# Question about "thread tags"?



## jlg07 (Feb 24, 2017)

I just got a notification that I had a new "thread tag". Not sure what that is/means?
I don't remember seeing this before...


----------



## Andy1001 (Jun 29, 2016)

jlg07 said:


> I just got a notification that I had a new "thread tag". Not sure what that is/means?
> I don't remember seeing this before...


It means your “it” until you tag some else.


----------



## jlg07 (Feb 24, 2017)

TY Andy.

?, umm, ok? Is there any reason not to be "it"? Is this some sort of forum under-the-covers game, or is there a real reason for it?


----------



## TBT (Dec 20, 2011)

@jlg07 Just go to the board FAQ. Tags are explained under General Forum Usage.


----------



## jlg07 (Feb 24, 2017)

@TBT, I just did a search in the forums for "FAQ" and "General Forum Usage" but didn't find the FAQ. Sorry to be obtuse here, but I'm not seeing it?


----------



## TBT (Dec 20, 2011)

jlg07 said:


> @TBT, I just did a search in the forums for "FAQ" and "General Forum Usage" but didn't find the FAQ. Sorry to be obtuse here, but I'm not seeing it?

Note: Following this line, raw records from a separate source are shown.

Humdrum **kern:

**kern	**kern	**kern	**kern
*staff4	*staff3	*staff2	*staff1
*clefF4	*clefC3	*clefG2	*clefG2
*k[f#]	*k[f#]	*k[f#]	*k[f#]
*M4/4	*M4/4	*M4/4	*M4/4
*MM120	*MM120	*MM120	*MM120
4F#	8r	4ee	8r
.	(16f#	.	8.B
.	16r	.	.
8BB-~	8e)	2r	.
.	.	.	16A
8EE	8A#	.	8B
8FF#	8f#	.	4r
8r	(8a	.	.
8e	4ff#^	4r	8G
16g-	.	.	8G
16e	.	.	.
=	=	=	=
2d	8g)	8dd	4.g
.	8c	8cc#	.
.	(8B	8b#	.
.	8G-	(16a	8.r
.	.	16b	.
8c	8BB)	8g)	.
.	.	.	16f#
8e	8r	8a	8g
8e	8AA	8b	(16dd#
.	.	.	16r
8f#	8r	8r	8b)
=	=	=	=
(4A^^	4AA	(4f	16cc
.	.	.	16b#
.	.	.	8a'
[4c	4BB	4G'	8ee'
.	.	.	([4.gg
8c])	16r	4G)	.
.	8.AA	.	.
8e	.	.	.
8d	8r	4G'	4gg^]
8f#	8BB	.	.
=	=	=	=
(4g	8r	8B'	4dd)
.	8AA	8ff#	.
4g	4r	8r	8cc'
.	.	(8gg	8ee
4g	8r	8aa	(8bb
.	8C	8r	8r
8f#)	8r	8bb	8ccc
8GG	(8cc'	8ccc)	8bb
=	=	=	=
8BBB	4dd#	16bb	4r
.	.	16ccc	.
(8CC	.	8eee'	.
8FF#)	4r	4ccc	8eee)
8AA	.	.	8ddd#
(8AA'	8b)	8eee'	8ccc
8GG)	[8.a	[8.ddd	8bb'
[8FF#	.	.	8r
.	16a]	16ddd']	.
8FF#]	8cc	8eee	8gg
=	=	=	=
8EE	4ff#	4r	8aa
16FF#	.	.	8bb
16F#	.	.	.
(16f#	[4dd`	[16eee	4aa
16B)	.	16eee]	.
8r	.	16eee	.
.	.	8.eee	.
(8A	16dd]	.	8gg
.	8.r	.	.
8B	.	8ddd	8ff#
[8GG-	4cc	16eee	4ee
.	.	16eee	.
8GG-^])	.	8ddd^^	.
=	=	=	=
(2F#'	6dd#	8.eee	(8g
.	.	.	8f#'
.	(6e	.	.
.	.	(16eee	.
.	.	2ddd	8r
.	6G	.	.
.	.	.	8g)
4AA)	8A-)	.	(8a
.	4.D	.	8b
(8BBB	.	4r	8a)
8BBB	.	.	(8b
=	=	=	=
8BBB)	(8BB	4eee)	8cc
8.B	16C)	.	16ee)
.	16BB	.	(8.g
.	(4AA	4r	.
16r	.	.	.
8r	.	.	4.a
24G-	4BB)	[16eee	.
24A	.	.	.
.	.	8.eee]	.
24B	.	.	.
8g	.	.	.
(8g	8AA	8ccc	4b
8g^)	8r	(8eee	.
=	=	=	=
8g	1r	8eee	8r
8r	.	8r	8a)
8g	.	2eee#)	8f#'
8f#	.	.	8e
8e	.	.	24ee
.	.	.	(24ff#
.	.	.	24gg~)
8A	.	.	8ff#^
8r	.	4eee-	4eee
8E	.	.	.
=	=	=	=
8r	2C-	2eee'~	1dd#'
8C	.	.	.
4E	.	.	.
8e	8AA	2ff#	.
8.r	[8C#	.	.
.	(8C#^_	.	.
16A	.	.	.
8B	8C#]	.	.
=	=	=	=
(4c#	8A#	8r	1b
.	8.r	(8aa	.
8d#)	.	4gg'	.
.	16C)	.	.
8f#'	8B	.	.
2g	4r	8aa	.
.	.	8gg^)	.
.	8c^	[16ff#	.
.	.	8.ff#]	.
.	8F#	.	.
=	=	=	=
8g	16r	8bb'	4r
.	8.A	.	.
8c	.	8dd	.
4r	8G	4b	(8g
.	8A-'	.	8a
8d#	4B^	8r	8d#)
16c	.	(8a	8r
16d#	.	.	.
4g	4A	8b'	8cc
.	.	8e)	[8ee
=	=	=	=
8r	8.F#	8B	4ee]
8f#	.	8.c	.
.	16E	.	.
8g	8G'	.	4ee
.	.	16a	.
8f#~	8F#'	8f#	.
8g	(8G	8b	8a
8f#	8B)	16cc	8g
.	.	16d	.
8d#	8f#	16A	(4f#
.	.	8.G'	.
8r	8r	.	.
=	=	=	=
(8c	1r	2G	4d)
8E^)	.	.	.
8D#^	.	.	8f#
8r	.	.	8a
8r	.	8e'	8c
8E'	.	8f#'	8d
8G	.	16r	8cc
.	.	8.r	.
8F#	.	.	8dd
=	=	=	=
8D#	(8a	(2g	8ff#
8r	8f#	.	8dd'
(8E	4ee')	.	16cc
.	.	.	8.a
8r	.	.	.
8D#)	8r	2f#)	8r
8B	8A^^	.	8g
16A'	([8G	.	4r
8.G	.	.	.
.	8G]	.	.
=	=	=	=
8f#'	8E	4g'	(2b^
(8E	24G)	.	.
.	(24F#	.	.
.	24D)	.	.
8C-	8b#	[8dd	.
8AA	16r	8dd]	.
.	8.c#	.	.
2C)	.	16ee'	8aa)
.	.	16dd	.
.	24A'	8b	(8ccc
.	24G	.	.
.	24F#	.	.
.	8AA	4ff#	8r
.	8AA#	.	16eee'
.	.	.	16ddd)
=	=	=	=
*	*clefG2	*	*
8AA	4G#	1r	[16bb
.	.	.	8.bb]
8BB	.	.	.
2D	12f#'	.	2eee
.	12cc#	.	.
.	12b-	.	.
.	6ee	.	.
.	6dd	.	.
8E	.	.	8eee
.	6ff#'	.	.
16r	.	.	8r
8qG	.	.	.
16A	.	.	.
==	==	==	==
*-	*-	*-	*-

That's okay. I use the classic skin,so the FAQ is listed around the top of page. Just change yours over to classic so you can easily access the FAQ at the top and then you can change it back again. Just go to the very bottom of the page and you'll see a drop down box to change it.

ETA Just to let you know,I changed my forum skin over to the full version. There's a custom search box at the top that handled the FAQ search. Learned something new myself,lol.


----------



## jlg07 (Feb 24, 2017)

Thanks -- this worked and I DID read about thread tags. SHOULD be what I thought -- you can "tag" the threads with categories type of stuff -- it was strange to me that a thread was given a USER name tag, especially when it wasn't my tag, hence the confusion.


----------



## Andy1001 (Jun 29, 2016)

jlg07 said:


> Thanks -- this worked and I DID read about thread tags. SHOULD be what I thought -- you can "tag" the threads with categories type of stuff -- it was strange to me that a thread was given a USER name tag, especially when it wasn't my tag, hence the confusion.


I forgot to get back to you on Wednesday. 
I was joking of course as I’m sure you soon realized. 
My bad. 😞


----------



## jlg07 (Feb 24, 2017)

NP Andy -- yeah I got it. :grin2: I've just never seen tagging using a PERSON rather than a category before!


----------